As imagens podem assumir diversas naturezas ou características: figurativas, abstractas, pictóricas, gráficas, fotográficas, diagramáticas, de produção manual ou mecânica, de uma só instância singular ou de reprodução múltipla, fixas ou em movimento. Restringiremos igualmente o seu uso ao domínio das imagens de natureza bidimensional, evitando agrupá-las com referências a imagens de outros domínios que convoquem a visualidade como a escultura, a arquitectura ou as artes do palco.
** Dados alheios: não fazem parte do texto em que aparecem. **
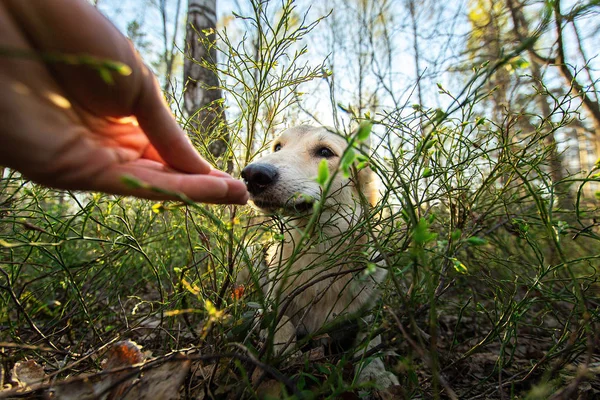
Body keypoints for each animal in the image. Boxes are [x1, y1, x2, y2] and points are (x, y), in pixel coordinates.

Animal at [239, 124, 398, 388]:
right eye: (277, 147)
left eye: (324, 152)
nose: (252, 174)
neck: (319, 250)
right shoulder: (273, 301)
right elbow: (280, 324)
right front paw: (283, 355)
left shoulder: (369, 310)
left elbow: (370, 342)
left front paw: (375, 375)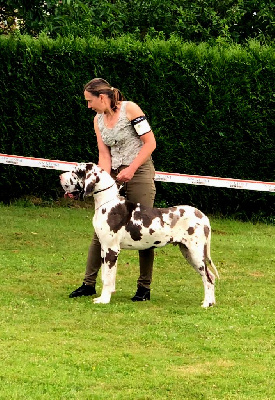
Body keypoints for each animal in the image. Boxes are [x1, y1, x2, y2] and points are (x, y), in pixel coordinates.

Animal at [60, 162, 220, 306]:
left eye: (76, 171)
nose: (60, 176)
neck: (107, 202)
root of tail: (203, 217)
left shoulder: (112, 249)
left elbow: (108, 277)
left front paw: (104, 300)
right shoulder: (104, 248)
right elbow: (106, 277)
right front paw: (104, 296)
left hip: (195, 253)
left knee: (208, 278)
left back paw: (206, 304)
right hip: (188, 253)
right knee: (210, 276)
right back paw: (211, 302)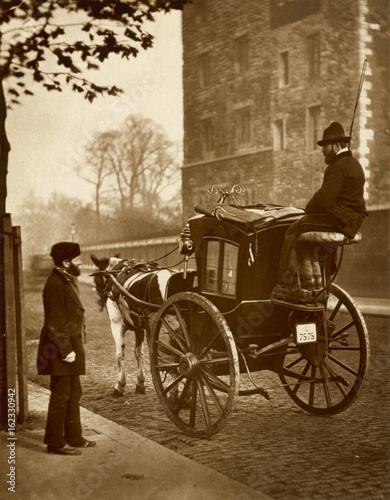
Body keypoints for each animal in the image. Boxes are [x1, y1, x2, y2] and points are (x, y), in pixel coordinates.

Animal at [90, 254, 177, 398]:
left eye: (97, 279)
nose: (99, 300)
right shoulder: (139, 327)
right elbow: (138, 353)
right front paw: (140, 383)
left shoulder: (117, 324)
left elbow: (120, 354)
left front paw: (120, 385)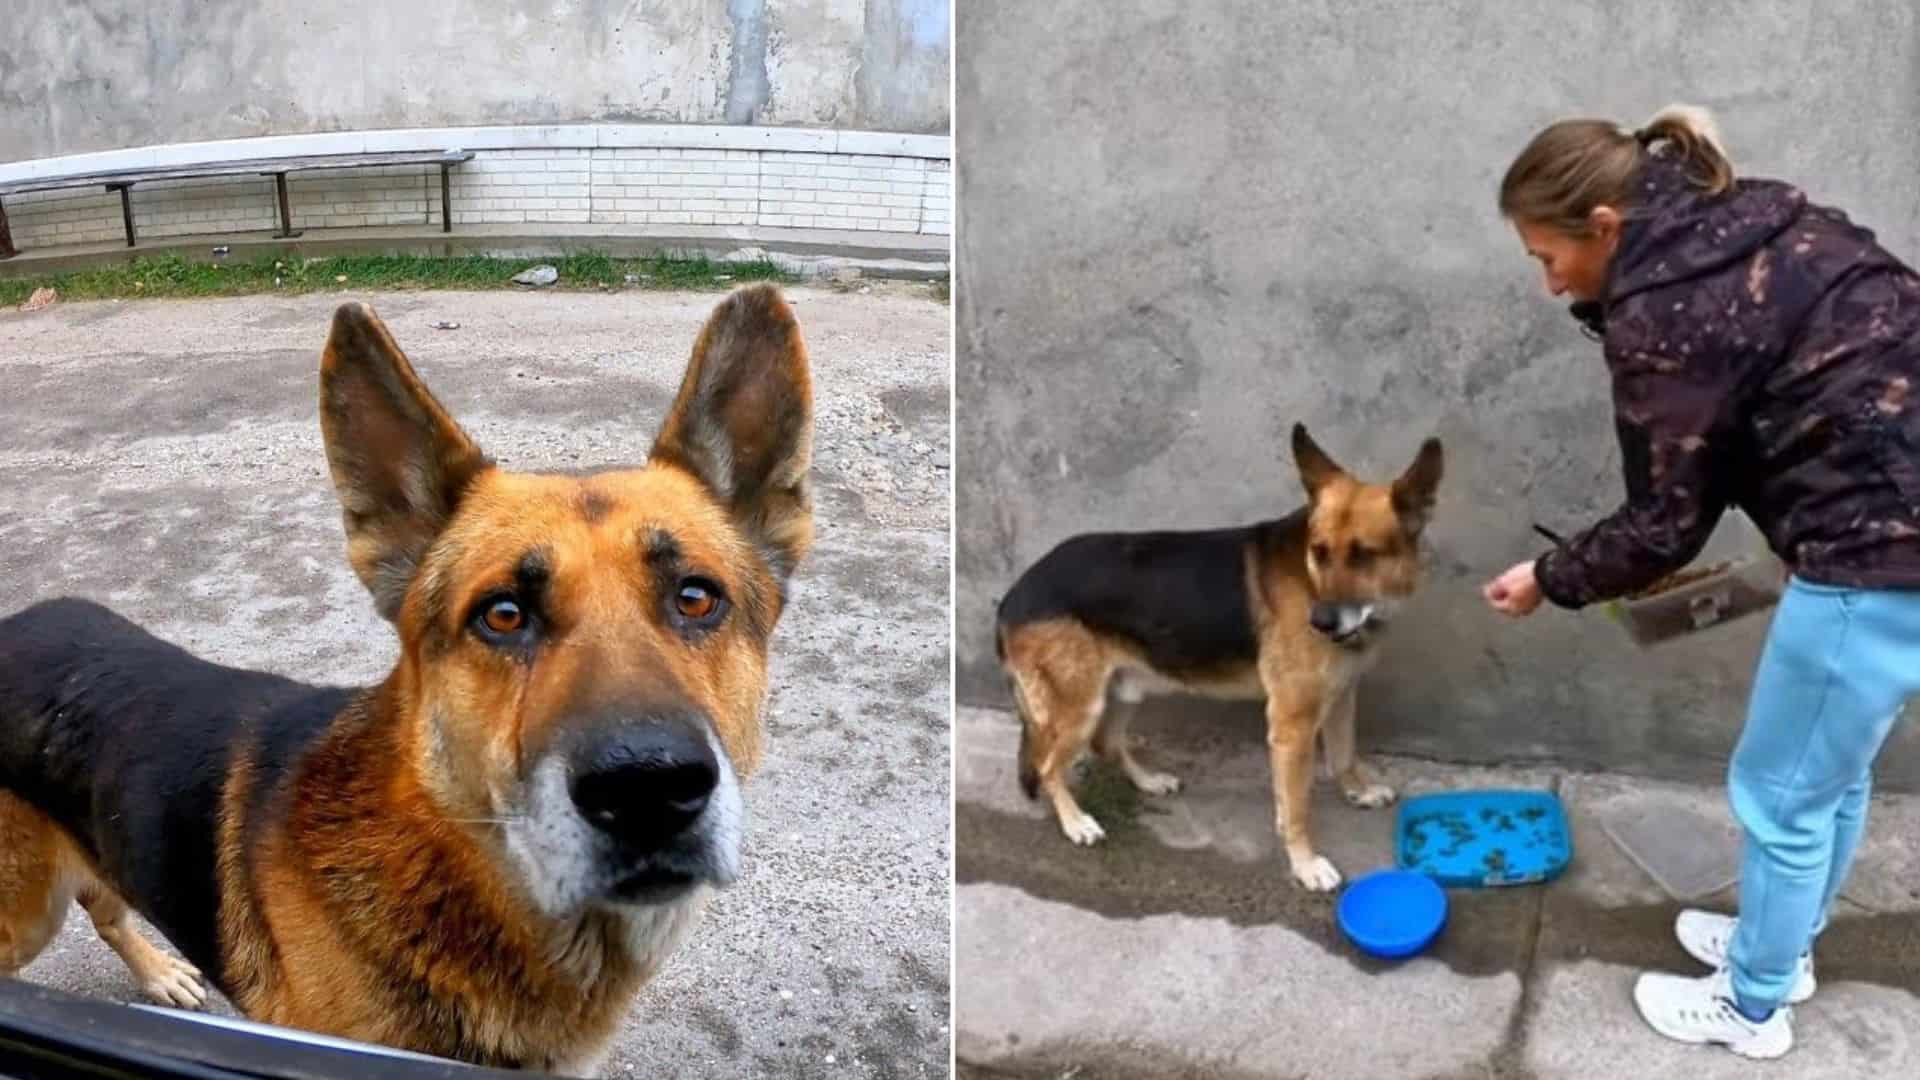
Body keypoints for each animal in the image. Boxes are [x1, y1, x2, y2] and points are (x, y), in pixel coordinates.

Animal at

Por último, convém distinguir um uso mais específico que a teoria óptica (e, por extensão, a geometria com a teoria da perspectiva e das sombras) dá ao termo “imagem”. Assim, sempre que nos referirmos a “projecções ópticas”, ou a “imagens projectadas”, ou a “imagens reais (projectadas)”, estamos a falar de fenómenos visuais (naturais ou produzidos) que podem servir de referência, de modelo, de objecto de representação ou inspiração, mas que se distinguem das imagens no sentido estrito que aqui lhes atribuímos, i.e., pinturas, desenhos, etc. Procuraremos ter sempre o cuidado de explicitar os dois usos distintos do termo.